The need for infrastructure to support all those devices is evident in the E-rate funding data. In 2018, there was a $1.5 billion gap between Category One and Category Two, with about $2.6 billion requested in Category One. With Category One funding requests decreasing slightly and Category Two funding requests increasing dramatically, the gap has been rapidly decreasing. In funding year 2022, the expenditures for the Category One and Category Two are nearly even.

This vital information from the 2022 filing window will help district leaders better plan their E-rate strategy in the future.

Let’s look a bit deeper at these trends and understand what they show. In funding year 2019 and funding year 2020, the average total cost for Category Two services was relatively flat at slightly more than $20,000 per school or library site. But in funding year 2021, expenditures jumped to $26,500 per site in funding year 2021 and then rose again to $32,000 per site in funding year 2022.

E-rate Applicants’ Wish List: Switches and Wi-Fi

In funding year 2022, about half of the average per-site Category Two funding requested was for the purchase of network switches. This is where the rubber meets the road; switches take care of controlling traffic from a device to the internet, whether through a wireless access point or a data jack in the wall. These expenditures will allow the influx of students or library patrons who now have a school or library-issued devices to connect this device to the internet during the school day.

Next on the list was Wi-Fi equipment, with applicants spending an average of more than $6,000 per site. Over 40 percent of E-rate applicants requested E-rate funds on these devices. Data cabling was the next biggest funding request for E-rate applicants, followed by installation expenses.

But maybe the biggest change in these funds is how they are distributed. Better understanding this process can allow you to plan out your district’s technology upgrades while making sure you maximize your district’s use of E-rate funds.

The funds available for each district in Category Two are capped in five-year cycles.

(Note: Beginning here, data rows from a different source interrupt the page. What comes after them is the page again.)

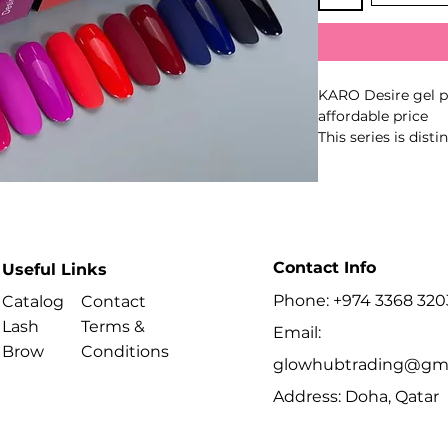
KARO Desire gel po
affordable price
This series is dis
very fine pigment 
applied very thinly
Polymerization in
Contact Info
Useful Links
Phone: +974 3368 320
Catalog
Contact
Lash
Terms &
Email:
Brow
Conditions
glowhubtrading@gma
Address: Doha, Qatar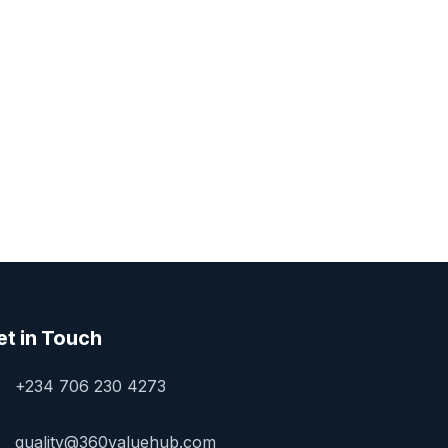
et in Touch
+234 706 230 4273
quality@360valuehub.com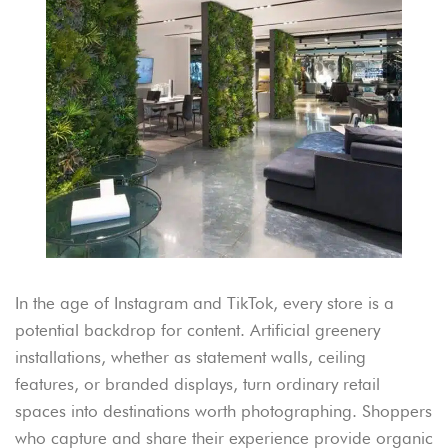
In the age of Instagram and TikTok, every store is a
potential backdrop for content. Artificial greenery
installations, whether as statement walls, ceiling
features, or branded displays, turn ordinary retail
spaces into destinations worth photographing. Shoppers
who capture and share their experience provide organic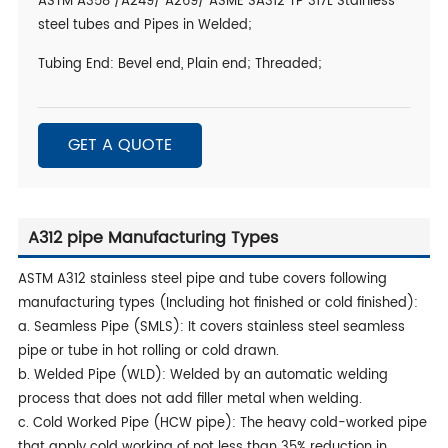
ASTM A358 /A249/ A269/ ASME SA312 TP 317L Stainless
steel tubes and Pipes in Welded;
Tubing End: Bevel end, Plain end; Threaded;
GET A QUOTE
A312 pipe Manufacturing Types
ASTM A312 stainless steel pipe and tube covers following
manufacturing types (Including hot finished or cold finished):
a. Seamless Pipe (SMLS): It covers stainless steel seamless
pipe or tube in hot rolling or cold drawn.
b. Welded Pipe (WLD): Welded by an automatic welding
process that does not add filler metal when welding.
c. Cold Worked Pipe (HCW pipe): The heavy cold-worked pipe
that apply cold working of not less than 35% reduction in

The current cycle began with funding year 2021 and will run through funding year 2025. A consistent funding cycle allows administrators to choose the best timing for network refreshes or upgrades, with the confidence that the entire funding cap will reset and start fresh in funding year 2026. More planning also increases the possibility that network deployment can be better managed and supported by in-school staff.

How E-rate Changes Should Alter E-rate Applicants’ Plans

More data from the recent filing period shows that the FCC is meeting one of its top goals, which is expanding E-rate support for the equipment and services needed to deliver high speed Wi-Fi to classrooms and libraries. School leaders can have confidence that they have the flexibility to deploy equipment over multiple funding years without fear that funds will be unavailable in any given year.

Another change that school leaders need to understand is that the FCC has removed the per-building cap from Category Two funding. In the past, districts typically couldn’t max out their Category Two budget caps because of the diverse nature of school sites within a typical district – variations in the age of facilities, construction materials, and infrastructure needs meant that some sites would exhaust their cap well before the need was met, while others would have excess Category Two budgets that could not be reallocated. Two years ago, the FCC removed this rule, meaning that many more districts can max out their requests and use the allotted money exactly where needed within the district.

Overall, more than 80,000 schools and libraries have applied for funds in Category Two in funding years 2021 and 2022. That’s a remarkable number that proves the need and effectiveness of the E-rate program.